La Cour des Comptes doute de l'efficience de la filière REP
Le 01 février 2016 par Yves Leers

L'efficience de la filière à responsabilité élargie du producteur (REP) pour les emballages ménagers «n'est plus assurée», selon la Cour des comptes. Essentiellement en cause: la complexité du dispositif, dont elle réaffirme pourtant la pertinence dans un nouveau rapport rendu public le 26 janvier par Eco-Emballages.
Dans son rapport, la Cour décerne des bons points à Eco-Emballages et à Adelphe, les deux éco-organismes dont elle avait préconisé le rapprochement. Selon les magistrats, qui soulignent la diminution des charges de structure, la gestion des éco-organismes présente désormais «de nombreux points positifs»: «La situation financière des deux éco-organismes est saine et les comptes sont tenus avec rigueur, la crise de trésorerie de 2008 a été gérée et surmontée avec prudence et efficacité, les documents comptables sont de qualité, les procédures de contrôle interne et de vérification de l’engagement des dépenses fonctionnent de façon satisfaisante et il en va de même des procédures de sélection et de choix des prestataires externes.»

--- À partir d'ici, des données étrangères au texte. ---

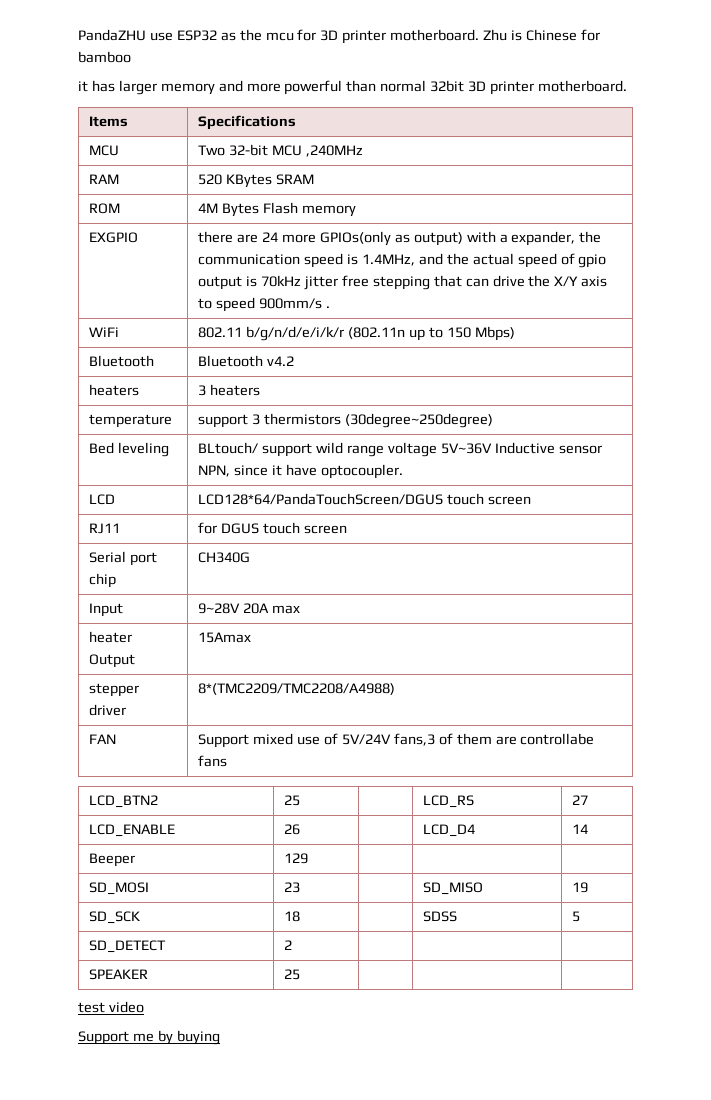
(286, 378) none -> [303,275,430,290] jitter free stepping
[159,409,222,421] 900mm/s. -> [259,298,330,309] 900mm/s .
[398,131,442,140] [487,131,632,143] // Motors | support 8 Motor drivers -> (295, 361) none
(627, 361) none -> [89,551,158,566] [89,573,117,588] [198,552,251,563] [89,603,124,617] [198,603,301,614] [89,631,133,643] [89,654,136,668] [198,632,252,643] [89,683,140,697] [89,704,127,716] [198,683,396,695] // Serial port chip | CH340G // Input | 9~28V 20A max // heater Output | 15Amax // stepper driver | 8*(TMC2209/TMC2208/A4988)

Plus chère, pas plus efficace
Si la Cour note une bonne prise en compte de ses recommandations antérieures, elle déplore cependant la «très grande complexité» des barèmes amont et aval, ce qui nuit à l’efficacité de la REP. Ainsi, «même si les contributions des entreprises via le barème amont ont augmenté, cela ne s’est pas traduit par une augmentation de la collecte des déchets d’emballages».
Les modalités de ces barèmes ayant été établies par Eco-Emballages, la Cour fait remarquer que personne -ni au ministère de l’écologie, ni à l’Agence de l’environnement et de la maîtrise de l’énergie (Ademe) ni à la Commission consultative d’agrément– «ne dispose de compétences pour contester réellement les propositions de l'éco-organisme». Quant aux déclarations détaillées à compléter par les entreprises depuis la disparition des déclarations au forfait, elles sont «difficiles et longues à remplir», regrette la Cour, qui ajoute: «L'augmentation significative des prélèvements sur les entreprises n'est pas corrélée à une augmentation des résultats en terme de tri».
Objectif hors d’atteinte
La rue Cambon rappelle par ailleurs qu’en 2013 (date de son précédent rapport), le taux de couverture des coûts de collecte et de tri s’établissait à 78% alors que le taux de recyclage stagnait lui à 67%, et qu’aujourd’hui la possibilité d’atteindre le taux de 75% apparaît «clairement hors d’atteinte». Cet échec est lié à la «sous-performance de la collecte des collectivités du Sud-Est de la France et des centres urbains». Sont visés, la région Provence-Alpes-Côte-d'Azur (Paca) et les 20 principaux centres urbains. Les magistrats notent aussi «la persistance d’une forte dispersion du coût de collecte et de tri entre collectivités (de l’ordre de 1 à 3) qui s’explique principalement par le mode de collecte et le schéma de collecte».
Enfin, parmi ses recommandations, la Cour des comptes suggère d’organiser le rapprochement entre Eco-Emballages et Ecofolio, l'éco-organisme chargé de la REP papiers; ou au moins de mutualiser certaines de leurs modalités d’intervention alors que c’est déjà très souvent le cas.
Il y a deux ans, le précédent rapport de la Cour des comptes apparaissait à contre-courant des analyses des filières REP, qui militaient pour une réforme des éco-organismes. Alors que le Code de l’environnement partage la responsabilité de la collecte, du tri et du traitement entre les pouvoirs locaux (en charge de l’opérationnel) et les producteurs (responsabilité financière via le versement de contributions), les magistrats de la rue Cambon avaient rejeté la faute sur les collectivités. Leur réquisitoire, sur ce point, n’a pas évolué.
La publication de ce rapport tombe à point nommé alors que le ministère de l'écologie se penche sur le cahier des charges de l'agrément 2017-2022 des éco-organismes de la REP emballages. En jeu notamment, la création d’un fonds qui pourrait être financé par les éco-organismes et permettrait aux collectivités d’être plus performantes.